I've been stumped for quite a while trying to decide what the criteria really are for when one should use AIC vs BIC. Burnham and Anderson talk about it quite a bit, but they are such staunch AIC partisans that it took me a while to come around to their point of view. The main reason that I would have preferred BIC is that, if you look at the derivations, BIC approximates the log of the marginal likelihood for a large dataset with an uninformative prior, while AIC approximates the same thing — but with a very strong prior (see p. 212-213 of the book, or Kass and Raftery 1995). From this point of view, the BIC seems more sensible.

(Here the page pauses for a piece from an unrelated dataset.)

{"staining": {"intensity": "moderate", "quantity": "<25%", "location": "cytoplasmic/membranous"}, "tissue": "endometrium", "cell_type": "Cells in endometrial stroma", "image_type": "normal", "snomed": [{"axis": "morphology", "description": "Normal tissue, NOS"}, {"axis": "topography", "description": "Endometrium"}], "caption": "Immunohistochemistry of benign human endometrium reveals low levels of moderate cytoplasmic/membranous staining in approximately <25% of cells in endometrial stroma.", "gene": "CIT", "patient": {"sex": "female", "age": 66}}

On the other hand, B&A make a compelling argument that BIC was developed to identify the "dimension" or "true number of parameters" of a model, and that this is rarely sensible in ecological modeling contexts because of what B&A call tapering effects. That is, if you have a large number of predictor variables some of which have non-zero effect sizes (e.g. regression coefficients) and some of which have zero coefficients, the BIC is trying to tell you how many are non-zero. B&A point out that it is more common that there will really be a few coefficients with large magnitude, more with smaller magnitude, even more with tiny magnitudes … and that all of the predictor variables really have some effect on the response, albeit very small. What we should be trying to do, they say, is identify how many parameters are useful for prediction rather than how many are non-zero. (This also agrees in general with the Bayesian argument against point null hypotheses, i.e. that parameters are never exactly zero — somewhat ironic, since it suggests that Bayesians would prefer AIC over the "Bayesian" Information Criterion.)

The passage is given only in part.